Se, com efeito, tivessem querido conservar para eles mesmos qualquer coisa desse direito, deviam ao mesmo tempo, estar á altura de o defender com segurança; como não o fizeram, e não o podem fazer, sem divisão e por conseguinte destruição do comando, submetem-se, por isso, à vontade,seja ela qual for, do poder soberano. Estamos assim submetidos, tanto porque a necessidade (como já mostrámos) nos constrange, como pela persuasão da razão ela mesma, pelo menos para não sermos inimigos do poder estabelecido e agir contra a razão que nos persuade a manter o estabelecido com todas as nossas forças, somos obrigados a executar absolutamente tudo o que alegra o soberano, mesmo que essas ordens sejam as mais absurdas do mundo; a razão ordena-nos a fazê-lo porque é escolher entre dois males o menor."


Espinosa, Tratado teológico-político, Garnier Flammarion, Paris, 1965

Tradução do francês Helena Serrão

sábado, março 17, 2007

O Problema da Liberdade

Bento de Espinosa, 1632-1677, Holanda
Pelo meu lado, digo que esta coisa é livre, que existe e age pela necessidade da sua natureza e é constrangida e determinada por uma outra a existir e a agir segundo uma modalidade precisa e determinada. Deus, por exemplo, existe livremente porque existe apenas pela necessidade da sua natureza. Vedes então que não sintuo a liberdade num decreto livre mas numa necessidade livre.
Mas regressemos às coisas criadas que, todas elas, são determinadas a existir e a agir segundo uma forma precisa e determinada.
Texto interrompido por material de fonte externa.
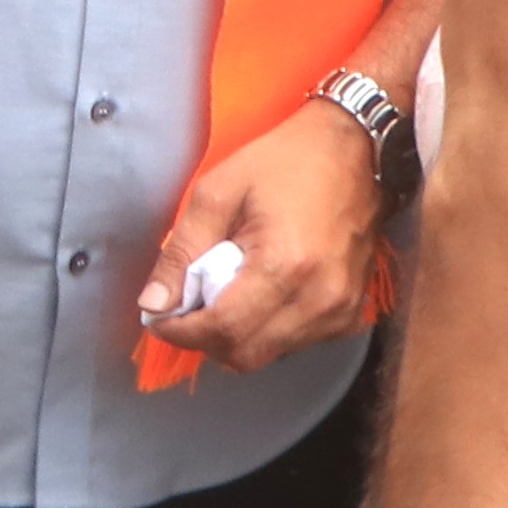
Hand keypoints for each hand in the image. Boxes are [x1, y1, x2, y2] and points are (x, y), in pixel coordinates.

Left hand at [140, 97, 387, 372]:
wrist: (353, 152)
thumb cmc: (284, 163)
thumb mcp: (218, 192)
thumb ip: (182, 251)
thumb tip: (154, 303)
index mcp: (285, 266)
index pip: (223, 330)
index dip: (181, 332)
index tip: (159, 317)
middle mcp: (319, 300)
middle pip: (245, 355)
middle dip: (205, 338)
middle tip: (188, 305)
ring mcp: (341, 312)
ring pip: (269, 356)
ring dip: (236, 337)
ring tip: (224, 292)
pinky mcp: (350, 315)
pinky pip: (295, 344)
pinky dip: (266, 331)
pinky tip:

Uma pedra recebe de uma causa exterior que a atira, uma certa quantidade de movimento...todo o objecto singular é necessariamente determinado por qualquer causa exterior a existir e a agir segundo uma lei precisa e determinada...
Concebei agora, se quiserdes, que a pedra, enquanto se move, sabe e pensa que faz todo o esforço possível para continuar a mover-se. Este perdura, certamente, porque não tem consciência senão do seu esforço...julgará ser livre...
Tal é a liberdade humana que todos os homens se envaidecem de ter e que consiste em os homens serem conscientes dos seus desejos e ignorantes da causas que os determinam. É assim que uma criança julga desejar livremente o leite...Um ébrio julga dizer por decisão o que seguidamente quererá calar."